Rather, I think his presentation is more or less a list of concepts that he believes are consistent with panpsychism. But why should this idea be a more reasonable proposal than any other? Is there a way to show Hunt’s idea is correct, and, for example, the idea that consciousness is an illusion is incorrect?

Historically, Scientific American has been dedicated to reporting methodologically careful investigations, but in areas where mysteries remain, I can understand that a bit more fanciful speculation may be permitted. Nevertheless, it is important that novel ideas are presented in a way that subjects them to critique. In my Life in the Universe class at LaGuardia Community College, the students and I spend time evaluating claims made about reality according to the rough heuristics that Carl Sagan outlined in his book, The Demon-Haunted World. In this work, Sagan proposes that we all maintain a “Baloney Detection Kit” with tools meant to help us evaluate whether claims are likely to be correct or incorrect. One of the things Sagan asks us to consider is whether what is being presented is a falsifiable hypothesis.

By my reckoning, Hunt’s proposal fails, minimally, this test. In fact, in his journal article Hunt even seems to acknowledge to this: “..there is no proof possible regarding my proposed framework. But ‘science probes; it does not prove’. We must, each of us, proceed instead on available evidence, inference, and aesthetics.”

It is indeed true that there is never “proof” in science in the sense that there may be in formal logic or mathematics, but, crucially, there is disproof. I submit that Hunt’s idea in its expansive formulation does not provide any means for us to discover that it is incorrect. It is, instead, an example of an ipse-dixitism, a claim that is presented as self-evidently true and unfalsifiable, and, because of this, it crosses over from a scientific claim into one that is something else.

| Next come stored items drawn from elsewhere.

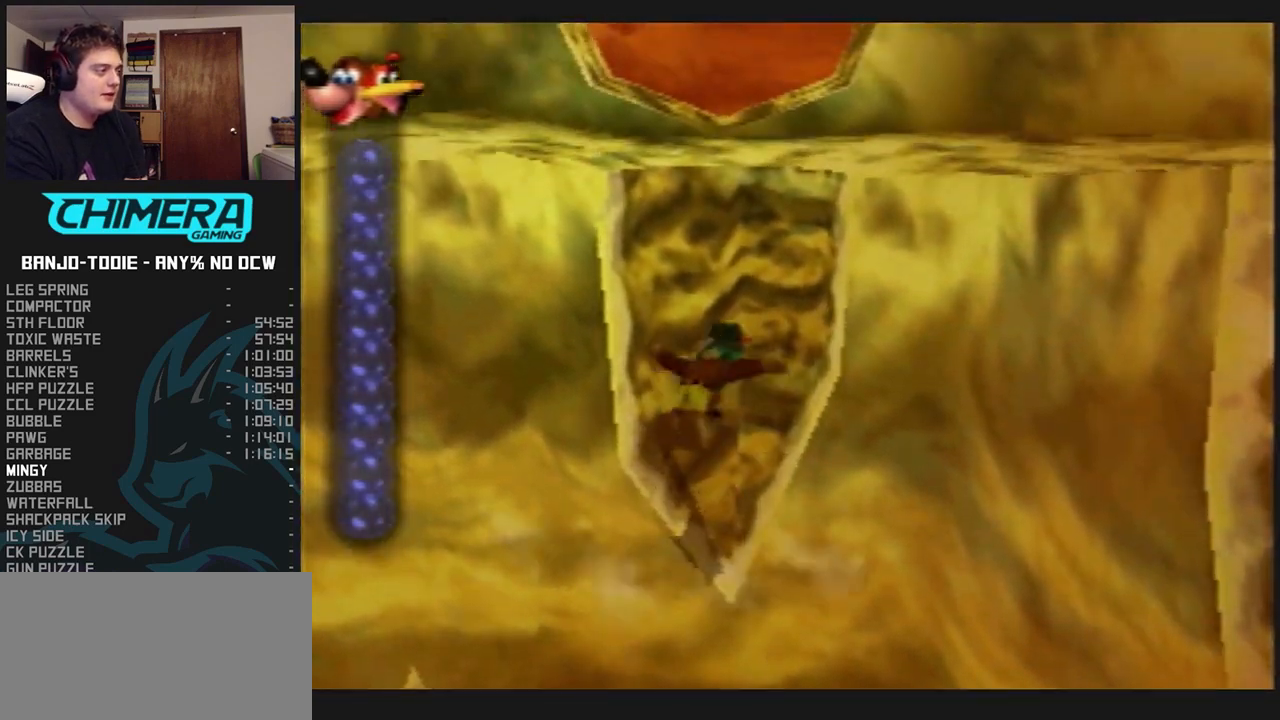
{"buttons": ["L1", "Z"], "left_stick": "center", "events": [[467, "Z", "down"]]}
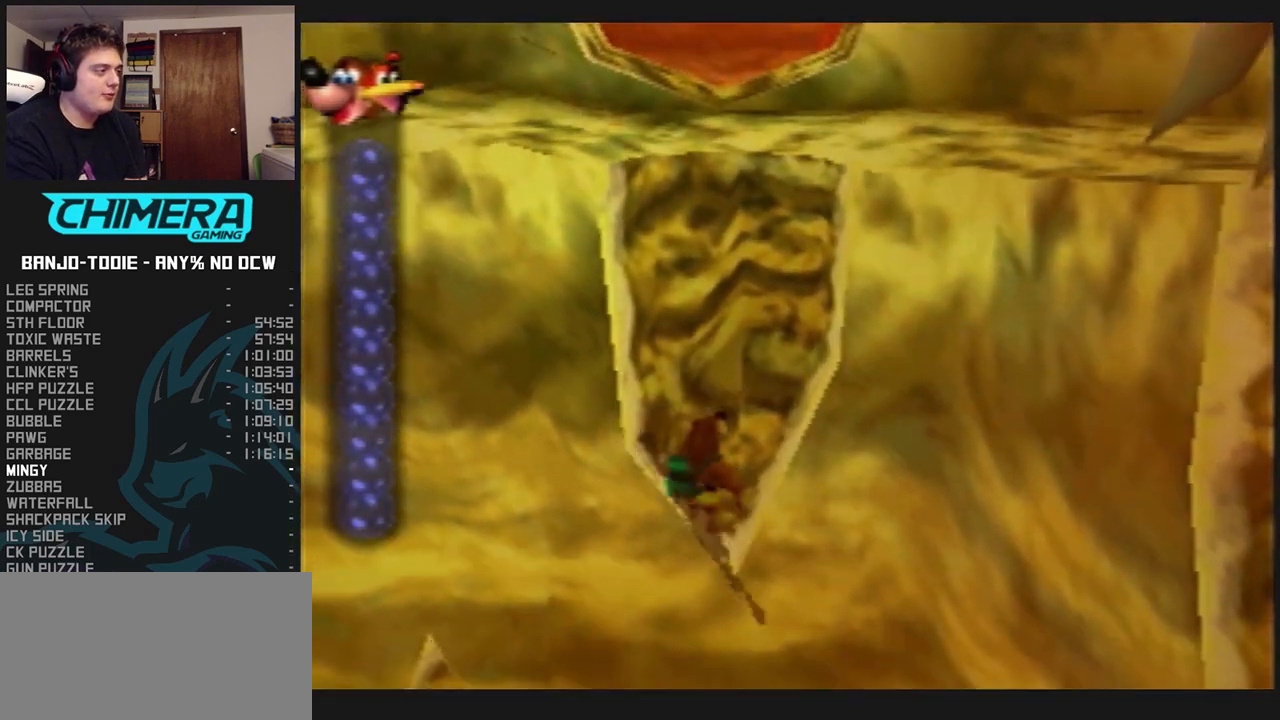
{"buttons": ["L1", "Z"], "left_stick": "center", "events": [[100, "C_LEFT", "down"], [167, "C_LEFT", "up"]]}
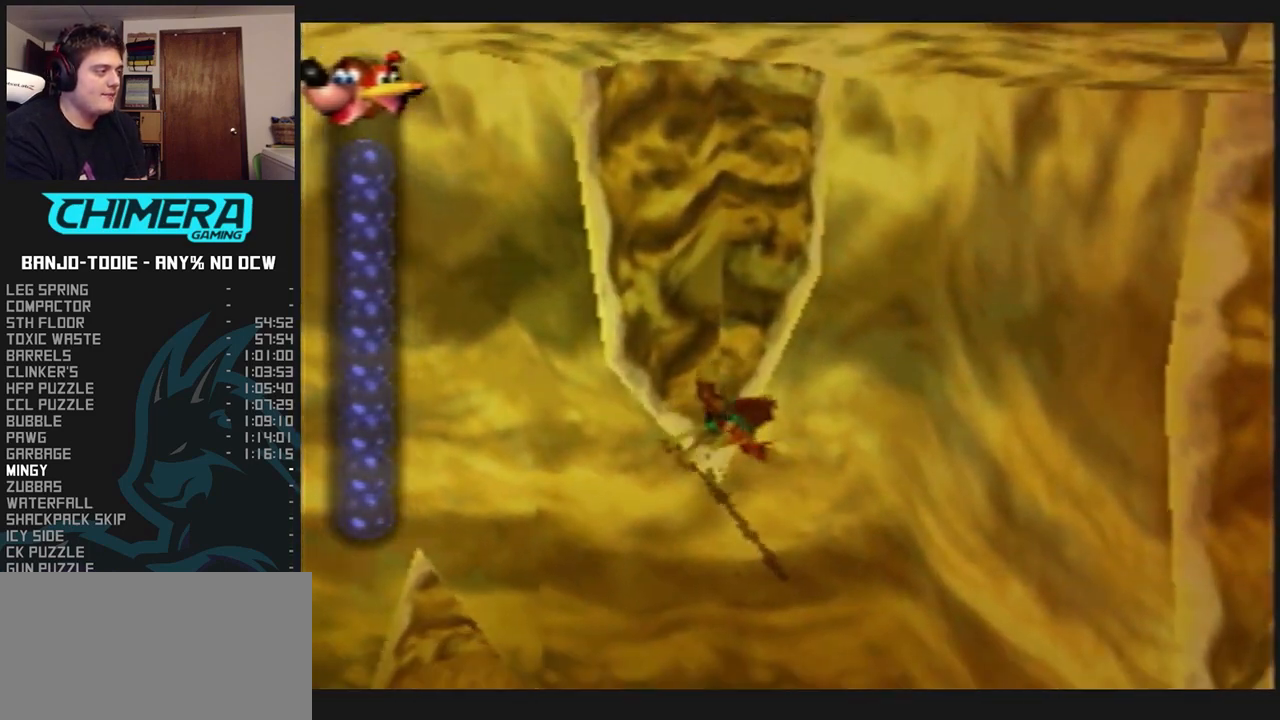
{"buttons": ["L1", "Z"], "left_stick": "center", "events": [[233, "left_stick", "left"], [333, "left_stick", "center"]]}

By avoiding demonstrable, measurable predictions, Hunt has an idea that cannot be evaluated in scientific terms. This has the effect of avoiding the risk that it might be subject to the kinds of critiques that have been leveled against other strained speculations about consciousness. For example, Roger Penrose and Stuart Hammeroff proposed that consciousness arises from quantum mechanical coherence effects in neurons, a claim that, at least in its simplest formation, Max Tegmark showed was falsified by rapid quantum decoherence that would occur in the (relatively) high-temperature environment of the brain.

As a scientific proposal, at least Penrose and Hammeroff’s idea has the commendable attribute that it was falsifiable in principle. In contrast, Hunt’s proposal is simply unfalsifiable. It may be an attractive description for some, but it does not provide any means for us to evaluate whether it is true.